By Ana Maria Luca
Romania’s Prime Minister Mihai Tudose announced his resignation of Monday night, after six months in office, after the ruling Social Democrat Party leadership withdrew its political backing.
Romania plunged into a major political crisis for the second time in seven months after the party leadership of the ruling Social Democrat Party voted Monday to withdraw their political support for Prime Minister Mihai Tudose.
Tudose said he will submit his resignation by no later than Tuesday morning and will not stay in office as interim prime minister.
“I have no regrets,” he told journalists before he left the Social Democrat leadership meeting on Monday night. “The Social Democrat Party wanted a different cabinet,” Tudose added.
The Social Democrats turned on Tudose after several weeks of growing tensions with leader Liviu Dragnea after the latter came out against Tudose’s push to reshuffle the cabinet and fire several ministers as well as state secretaries that he deemed incompetent.

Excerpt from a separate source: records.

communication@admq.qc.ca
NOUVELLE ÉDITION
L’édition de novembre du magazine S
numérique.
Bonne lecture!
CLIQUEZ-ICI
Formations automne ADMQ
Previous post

An open row between Tudose and Interior Minister Carmen Dan, one of Dragnea’s closest allies, over the way the latter handled a pedophilia case in the police force aggravated internal party skirmishes. Dan refused to resign at the Prime Minister’s request, saying she would leave her post only if the party demanded her ouster.
The Social Democrats went through a similar situation in June 2017, when they dismissed their own cabinet after Prime Minister Sorin Grindeanu refused to resign from office after his own party withdrew its political support.

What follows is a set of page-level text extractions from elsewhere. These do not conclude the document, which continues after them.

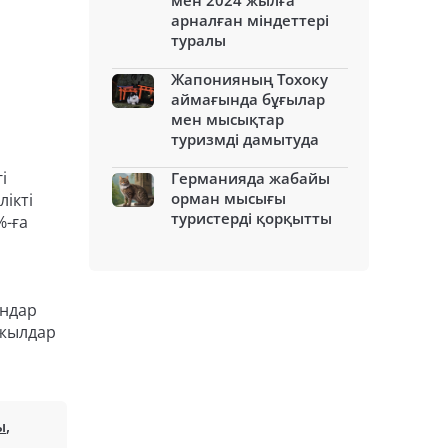
мен 2024 жылға
арналған міндеттері
туралы
Жапонияның Тохоку
аймағында бұғылар
мен мысықтар
туризмді дамытуда
і
Германияда жабайы
орман мысығы
ікті
туристерді қорқытты
%-ға
ындар
 жылдар
ы
,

The recent tensions have split Romania’s ruling party, with many members worried about its stability and ability to govern.

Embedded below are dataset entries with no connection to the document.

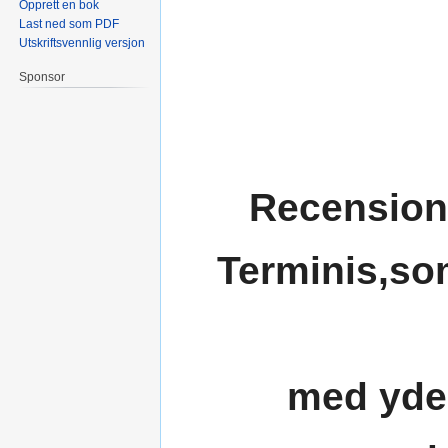
Opprett en bok
Last ned som PDF
Utskriftsvennlig versjon
Sponsor
Recension 
Terminis,som
med yde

Ionut Vulpescu, a former culture minister who was in office until June of last year, wrote on his Facebook account Monday that he was worried that the Social Democrats “cannot manage their own political victory” after winning the 2016 elections. The party has been in a perpetual crisis due to double standards in dealing with some dignitaries.
“The interests of some members are above the interests of the group. And we want to govern successfully,” he said.
The Social Democrats are scheduled to meet on Tuesday morning to discuss the appointment of a new prime minister, which needs to be approved by the president.